Diário crítico (3)
BRASÍLIA - Apesar de ser produção do Distrito Federal, O Pacto da Viola, segundo concorrente de longas-metragens nacionais, repõe em primeiro plano a referência mineira a Guimarães Rosa, já presente no longa anterior, Suçuarana. Impressionante como Rosa, felizmente, continua presente e a inseminar a cultura brasileira.
Como o título indica, o filme, dirigido por Guilherme Bacalhao, centra-se na questão do pacto com o demônio, algo, senão universal, pelo menos presente em diversas culturas. Por exemplo, no mito do Fausto, retomado por Goethe, e, depois dele, por Thomas Mann (em Doutor Fausto), já referente ao quadro histórico do nazismo. O pacto está no centro do nosso Grande Sertão: Veredas, romance estruturado na dúvida de Riobaldo sobre se teria ou não celebrado o pacto com o demônio. Ou, se este, que leva dezenas de denominações diferentes, existe ou não. Riobaldo conclui: não existe o diabo, existe o homem humano.
Enfim, vamos reencontrar essa discussão, se o termo cabe, em O Pacto da Viola, através do personagem Alex (Wellington Abreu), músico sertanejo mal sucedido que deseja tocar como seu pai, Lázaro (Sérgio Vianna). Alex trabalha num matadouro e acaba voltando para a cidade do pai, a mineira Urucuia. Chega às vésperas da Folia de Reis e encontra o pai, capitão da folia, adoentado.
O ambiente é dominado pela agroindústria. Uma grande fazenda de soja suga toda a água do rio, fecha estradas, torna-se a única opção de emprego da região, explora a população com sub-empregos e contamina tudo com agrotóxicos.
Na cidade não há lugar também para a música de Alex, um sertanejo raiz. Ele tenta em vão se apresentar num bar local e vender seus CDs, que não são mais aceitos ("ninguém mais compra CD, meu filho", diz a dona de uma venda). Nesse mundo hostil e resignado com sua sorte, apenas uma personagem, a mocinha Joyce (Gabriela Corrêa), mostra-se inconformada - numa frase, quer trocar o mar de soja que a circunda por um mar de verdade, na Bahia.
Ela é a única a romper o ciclo vicioso da região, que funciona à base de uma série de crenças religiosas e hierarquias. O pacto é algo por fora, uma transgressão celebrada por violeiros desejosos de se tornarem virtuosos do instrumento.
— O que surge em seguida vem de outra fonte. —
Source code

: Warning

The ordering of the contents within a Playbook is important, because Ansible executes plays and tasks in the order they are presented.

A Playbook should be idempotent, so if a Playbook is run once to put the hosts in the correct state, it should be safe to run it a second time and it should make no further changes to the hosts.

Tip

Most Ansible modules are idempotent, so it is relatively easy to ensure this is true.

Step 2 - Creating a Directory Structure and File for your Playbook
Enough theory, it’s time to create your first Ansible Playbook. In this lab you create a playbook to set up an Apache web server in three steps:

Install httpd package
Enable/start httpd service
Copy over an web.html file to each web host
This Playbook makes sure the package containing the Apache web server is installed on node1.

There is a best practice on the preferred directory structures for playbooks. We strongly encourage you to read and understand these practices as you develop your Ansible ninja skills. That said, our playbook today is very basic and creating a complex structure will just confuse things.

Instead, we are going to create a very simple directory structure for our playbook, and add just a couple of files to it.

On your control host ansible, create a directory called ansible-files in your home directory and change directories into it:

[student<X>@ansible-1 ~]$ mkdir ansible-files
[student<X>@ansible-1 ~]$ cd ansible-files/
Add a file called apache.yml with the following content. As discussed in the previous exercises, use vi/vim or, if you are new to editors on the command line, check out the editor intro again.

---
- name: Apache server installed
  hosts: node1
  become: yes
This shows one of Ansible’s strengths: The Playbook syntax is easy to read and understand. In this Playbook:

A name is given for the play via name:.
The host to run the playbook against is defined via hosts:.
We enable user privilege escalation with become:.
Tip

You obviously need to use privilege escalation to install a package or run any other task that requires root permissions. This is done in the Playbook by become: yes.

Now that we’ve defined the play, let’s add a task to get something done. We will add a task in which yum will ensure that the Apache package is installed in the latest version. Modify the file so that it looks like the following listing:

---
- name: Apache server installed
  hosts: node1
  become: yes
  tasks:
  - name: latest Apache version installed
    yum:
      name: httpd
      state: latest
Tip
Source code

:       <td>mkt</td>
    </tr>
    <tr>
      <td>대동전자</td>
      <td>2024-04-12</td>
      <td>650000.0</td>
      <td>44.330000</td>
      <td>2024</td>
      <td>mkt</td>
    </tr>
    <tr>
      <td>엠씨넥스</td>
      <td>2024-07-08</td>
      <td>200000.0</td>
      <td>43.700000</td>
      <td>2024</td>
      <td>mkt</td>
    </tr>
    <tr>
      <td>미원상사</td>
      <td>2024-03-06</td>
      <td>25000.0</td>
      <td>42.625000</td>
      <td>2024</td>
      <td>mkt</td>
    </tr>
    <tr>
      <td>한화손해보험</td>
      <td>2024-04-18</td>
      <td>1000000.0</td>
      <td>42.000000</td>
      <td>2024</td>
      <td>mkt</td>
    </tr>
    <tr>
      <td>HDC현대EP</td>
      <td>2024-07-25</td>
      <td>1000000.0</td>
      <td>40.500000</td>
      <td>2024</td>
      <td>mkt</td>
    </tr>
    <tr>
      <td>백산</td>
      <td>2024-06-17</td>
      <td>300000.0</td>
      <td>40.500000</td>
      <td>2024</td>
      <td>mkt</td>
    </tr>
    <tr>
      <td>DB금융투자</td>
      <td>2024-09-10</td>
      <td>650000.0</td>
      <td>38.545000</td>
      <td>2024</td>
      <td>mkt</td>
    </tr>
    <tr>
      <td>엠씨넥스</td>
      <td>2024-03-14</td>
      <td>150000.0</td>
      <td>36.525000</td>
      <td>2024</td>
A crença de instrumentistas no pacto é muito difundida - basta lembrar do mítico músico de blues Robert Johnson, que o celebrou em Me and the Devil.
Achei interessante que, nesse limite entre o real e o sobrenatural, o filme tenha mantido uma ambiguidade sóbria, do tipo "no creo en las brujas, pero que las hay las hay". A ambivalência permite que os crentes interpretem tudo como sinais da presença do maligno ou do divino; um olhar laico vê o mesmo, mas de outra maneira, como eventos naturais - por exemplo, uma viola que tomba, um boi picado por uma cobra, etc. Aconteceram por acaso ou são testemunhas de um poder maligno?
O Pacto da Viola não deseja impor uma crença ou uma descrença ao público. Essa dualidade faz a força da obra. Apenas destaca quem não se conforma com opções fechadas e tem a coragem de correr atrás do seu sonho.
Curtas
Inflamável (DF), de Rafael Ribeiro Gontijo. No começo vemos cenas de destruição das hordas golpistas do 8 de janeiro. Em off, uma voz de mãe, exorta o filho a se comportar e contratar um bom advogado para defendê-lo. O bombeiro Carlos (Eduardo Gorck) foi suspenso e volta à ativa depois de ter participado das depredações em Brasília. Mas o lado sombrio de sua personalidade continua à espreita. Bom curta, com interpretação dedicada de Gorck. Interessante a ligação entre os atentados políticos e uma psicopatia de base de um dos participantes, sem que esse elo pareça forçado.
Javyju - Bom Dia (SP), de Kunha Rete e Carlos Eduardo Magalhães. Como diz o filósofo Mark Fischer, "é mais fácil imaginar o fim do mundo que o fim do capitalismo". Então, é crível supor que num futuro próximo, a Terra tenha sido devastada pela inesgotável cobiça dos homens brancos e apenas os povos indígenas sobreviveram, graças à proteção dos encantados. A distopia, co-dirigida por uma cacique indígena e um cineasta branco é inteligente e escapa da mesmice.